ビッグバンの証拠を探る①:ヘリウムと宇宙背景放射

ビッグバン理論は宇宙の始まりを説明する最も有力な説として広く受け入れられていますが、その理論を素直に信じていいのでしょうか?平均気温が15度前後の地球に住む私たちにとって、「宇宙初期の温度が10億度だった」と聞いてもなかなか実感できません。科学哲学者カール・ポパーの「反証可能性」の視点から、ビッグバン理論の検証方法について考えてみましょう。この記事では、ヘリウムの質量存在比や宇宙背景放射の観測など、ビッグバン理論を支える証拠を詳しく見ていきます。

ビッグバン理論を素直に信じていいのか

前回の記事で、宇宙初期に起きたイベントである「ビッグバン」について紹介しました。
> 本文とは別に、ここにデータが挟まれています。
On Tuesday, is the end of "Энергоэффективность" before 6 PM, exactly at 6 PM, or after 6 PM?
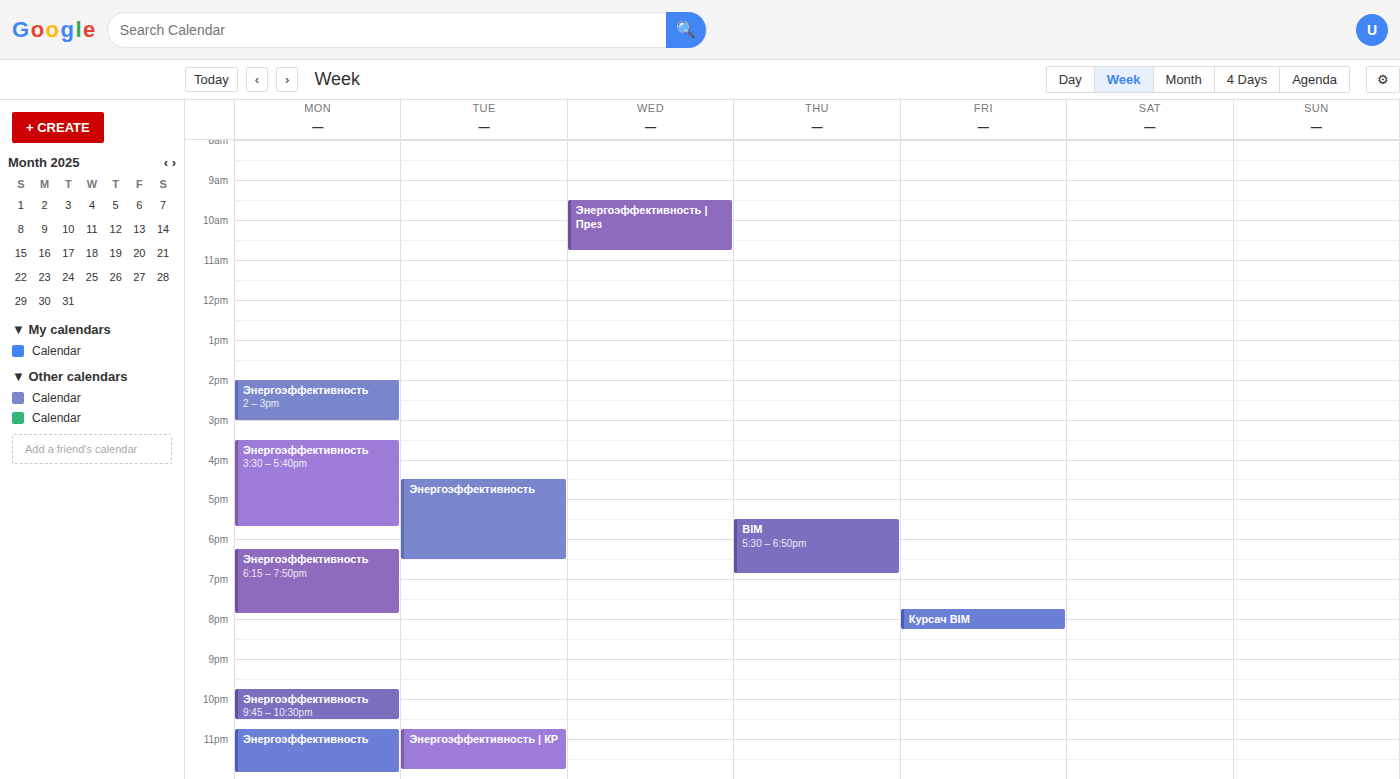
6:30 PM -- after 6 PM, 30 minutes below the 6 PM line.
詳しくは前回の記事の解説に譲りますが、ビッグバンについて簡単に説明すると、ビッグバンとは、「宇宙あらゆる場所が高温・高圧であり、水素やヘリウムなどの軽い元素が作られた宇宙初期の状態」を指しました。

bigbang

しかし、ちょっと考えてみて欲しいのですが、「初期宇宙が高温・高圧だった」と言われて、簡単に信じられるでしょうか?
平均気温が15度前後の地球に住む私達にとって、「宇宙初期の温度が10億度だった」と言われてもピンと来ない方もいるのではないでしょうか?
(ちなみに、私達にとって「熱い」存在の象徴である太陽の表面温度ですら約6000度です。)
感覚的には理解できないことでも、原理の上に論理を積み重ね、理論を築き上げることで説明することができるのが科学の醍醐味と言えます。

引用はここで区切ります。